### WHAT YOU SHOULD DO
Which lines of the records below contain the word "Search"? Copy each of them out.

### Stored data
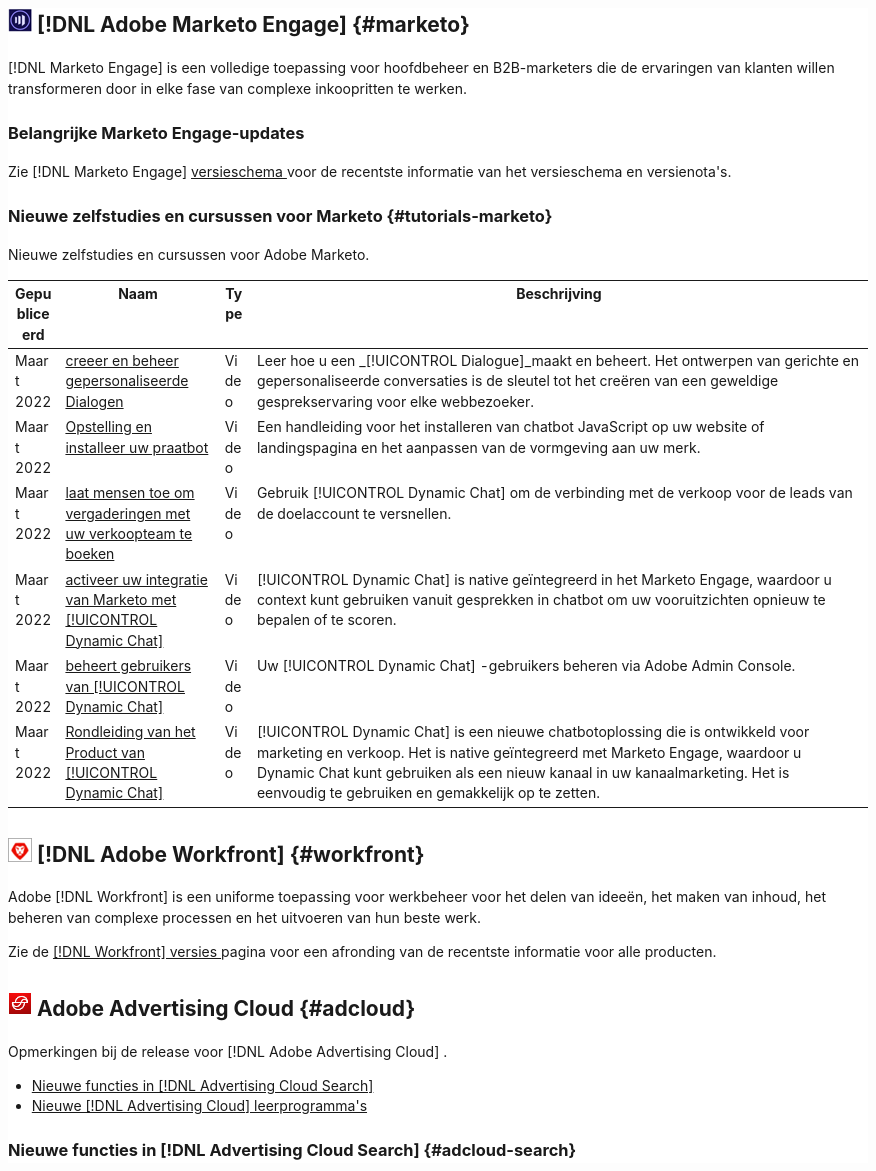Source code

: ## ![ Pictogram ](/assets/marketo.png) [!DNL Adobe Marketo Engage] {#marketo}

[!DNL Marketo Engage] is een volledige toepassing voor hoofdbeheer en B2B-marketers die de ervaringen van klanten willen transformeren door in elke fase van complexe inkoopritten te werken.

### Belangrijke Marketo Engage-updates

Zie [!DNL Marketo Engage] [ versieschema ](https://experienceleague.adobe.com/docs/marketo/using/release-notes/release-schedule.html) voor de recentste informatie van het versieschema en versienota&#39;s.

### Nieuwe zelfstudies en cursussen voor Marketo {#tutorials-marketo}

Nieuwe zelfstudies en cursussen voor Adobe Marketo.

| Gepubliceerd | Naam | Type | Beschrijving |
| -----------| ---------- | ---------- | ---------- |
| Maart 2022 | [ creeer en beheer gepersonaliseerde Dialogen ](https://experienceleague.adobe.com/docs/marketo-learn/tutorials/dynamic-chat/dialogue-management.html) | Video | Leer hoe u een _[!UICONTROL Dialogue]_maakt en beheert. Het ontwerpen van gerichte en gepersonaliseerde conversaties is de sleutel tot het creëren van een geweldige gesprekservaring voor elke webbezoeker. |
| Maart 2022 | [ Opstelling en installeer uw praatbot ](https://experienceleague.adobe.com/docs/marketo-learn/tutorials/dynamic-chat/setup.html) | Video | Een handleiding voor het installeren van chatbot JavaScript op uw website of landingspagina en het aanpassen van de vormgeving aan uw merk. |
| Maart 2022 | [ laat mensen toe om vergaderingen met uw verkoopteam te boeken ](https://experienceleague.adobe.com/docs/marketo-learn/tutorials/dynamic-chat/meeting-booking.html) | Video | Gebruik [!UICONTROL Dynamic Chat] om de verbinding met de verkoop voor de leads van de doelaccount te versnellen. |
| Maart 2022 | [ activeer uw integratie van Marketo met [!UICONTROL Dynamic Chat] ](https://experienceleague.adobe.com/docs/marketo-learn/tutorials/dynamic-chat/marketo-integration.html) | Video | [!UICONTROL Dynamic Chat] is native geïntegreerd in het Marketo Engage, waardoor u context kunt gebruiken vanuit gesprekken in chatbot om uw vooruitzichten opnieuw te bepalen of te scoren. |
| Maart 2022 | [ beheert gebruikers van [!UICONTROL Dynamic Chat] ](https://experienceleague.adobe.com/docs/marketo-learn/tutorials/dynamic-chat/user-management.html) | Video | Uw [!UICONTROL Dynamic Chat] -gebruikers beheren via Adobe Admin Console. |
| Maart 2022 | [ Rondleiding van het Product van [!UICONTROL Dynamic Chat] ](https://experienceleague.adobe.com/docs/marketo-learn/tutorials/dynamic-chat/product-tour.html) | Video | [!UICONTROL Dynamic Chat] is een nieuwe chatbotoplossing die is ontwikkeld voor marketing en verkoop. Het is native geïntegreerd met Marketo Engage, waardoor u Dynamic Chat kunt gebruiken als een nieuw kanaal in uw kanaalmarketing. Het is eenvoudig te gebruiken en gemakkelijk op te zetten. |

## ![ Pictogram ](/assets/workfront.png) [!DNL Adobe Workfront] {#workfront}

Adobe [!DNL Workfront] is een uniforme toepassing voor werkbeheer voor het delen van ideeën, het maken van inhoud, het beheren van complexe processen en het uitvoeren van hun beste werk.

Zie de [[!DNL Workfront]  versies ](https://one.workfront.com/s/product-releases) pagina voor een afronding van de recentste informatie voor alle producten.

## ![ Pictogram ](/assets/advertising-cloud.png) Adobe Advertising Cloud {#adcloud}

Opmerkingen bij de release voor [!DNL Adobe Advertising Cloud] .



* [Nieuwe functies in  [!DNL Advertising Cloud Search]](#adcloud-search)
* [Nieuwe  [!DNL Advertising Cloud]  leerprogramma&#39;s](#tutorials-ad-cloud)







### Nieuwe functies in [!DNL Advertising Cloud Search] {#adcloud-search}
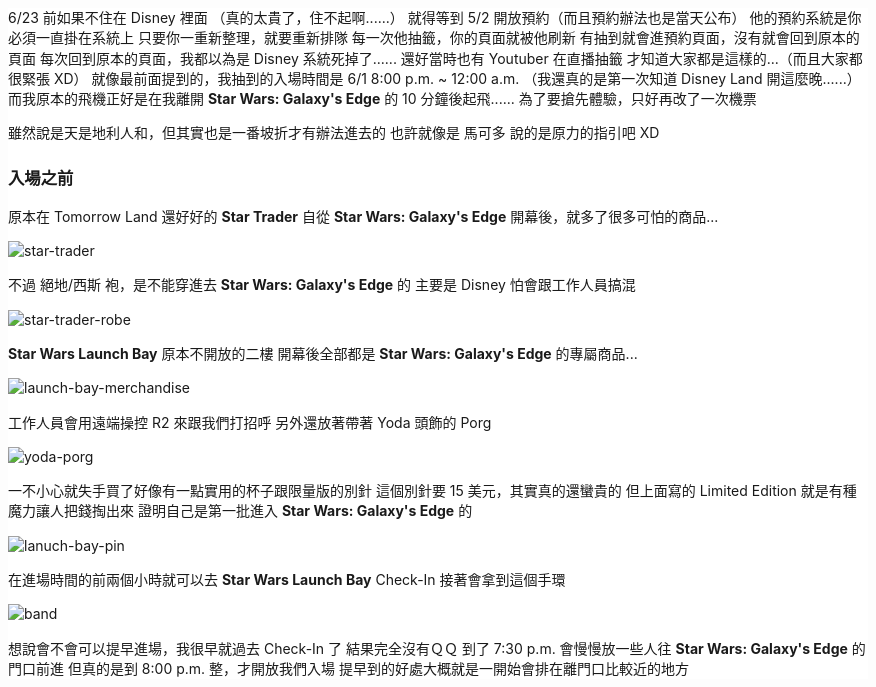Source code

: 6/23 前如果不住在 Disney 裡面 （真的太貴了，住不起啊......）
就得等到 5/2 開放預約（而且預約辦法也是當天公布）
他的預約系統是你必須一直掛在系統上
只要你一重新整理，就要重新排隊
每一次他抽籤，你的頁面就被他刷新
有抽到就會進預約頁面，沒有就會回到原本的頁面
每次回到原本的頁面，我都以為是 Disney 系統死掉了......
還好當時也有 Youtuber 在直播抽籤
才知道大家都是這樣的...（而且大家都很緊張 XD）
就像最前面提到的，我抽到的入場時間是 6/1 8:00 p.m. ~ 12:00 a.m.
（我還真的是第一次知道 Disney Land 開這麼晚......）
而我原本的飛機正好是在我離開 **Star Wars: Galaxy's Edge** 的 10 分鐘後起飛......
為了要搶先體驗，只好再改了一次機票

雖然說是天是地利人和，但其實也是一番坡折才有辦法進去的
也許就像是 馬可多 說的是原力的指引吧 XD

### 入場之前

原本在 Tomorrow Land 還好好的 **Star Trader**
自從 **Star Wars: Galaxy's Edge** 開幕後，就多了很多可怕的商品...

![star-trader]({static}/images/post-images/2019-06-12-star-war-galaxys-edge-first-peek/15600524477056.jpg)

不過 絕地/西斯 袍，是不能穿進去 **Star Wars: Galaxy's Edge** 的
主要是 Disney 怕會跟工作人員搞混

![star-trader-robe]({static}/images/post-images/2019-06-12-star-war-galaxys-edge-first-peek/15600524768796.jpg)

**Star Wars Launch Bay** 原本不開放的二樓
開幕後全部都是 **Star Wars: Galaxy's Edge** 的專屬商品...

![launch-bay-merchandise]({static}/images/post-images/2019-06-12-star-war-galaxys-edge-first-peek/P1140395.jpg)

工作人員會用遠端操控 R2 來跟我們打招呼
另外還放著帶著 Yoda 頭飾的 Porg

![yoda-porg]({static}/images/post-images/2019-06-12-star-war-galaxys-edge-first-peek/P1140392.jpg)

一不小心就失手買了好像有一點實用的杯子跟限量版的別針
這個別針要 15 美元，其實真的還蠻貴的
但上面寫的 Limited Edition 就是有種魔力讓人把錢掏出來
證明自己是第一批進入 **Star Wars: Galaxy's Edge** 的

![lanuch-bay-pin]({static}/images/post-images/2019-06-12-star-war-galaxys-edge-first-peek/15600524707767.jpg)

在進場時間的前兩個小時就可以去 **Star Wars Launch Bay** Check-In
接著會拿到這個手環

![band]({static}/images/post-images/2019-06-12-star-war-galaxys-edge-first-peek/15600524831443.jpg)

想說會不會可以提早進場，我很早就過去 Check-In 了
結果完全沒有ＱＱ
到了 7:30 p.m. 會慢慢放一些人往 **Star Wars: Galaxy's Edge** 的門口前進
但真的是到 8:00 p.m. 整，才開放我們入場
提早到的好處大概就是一開始會排在離門口比較近的地方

### ANSWER TO THIS EXERCISE
* [Nieuwe functies in  [!DNL Advertising Cloud Search]](#adcloud-search)
### Nieuwe functies in [!DNL Advertising Cloud Search] {#adcloud-search}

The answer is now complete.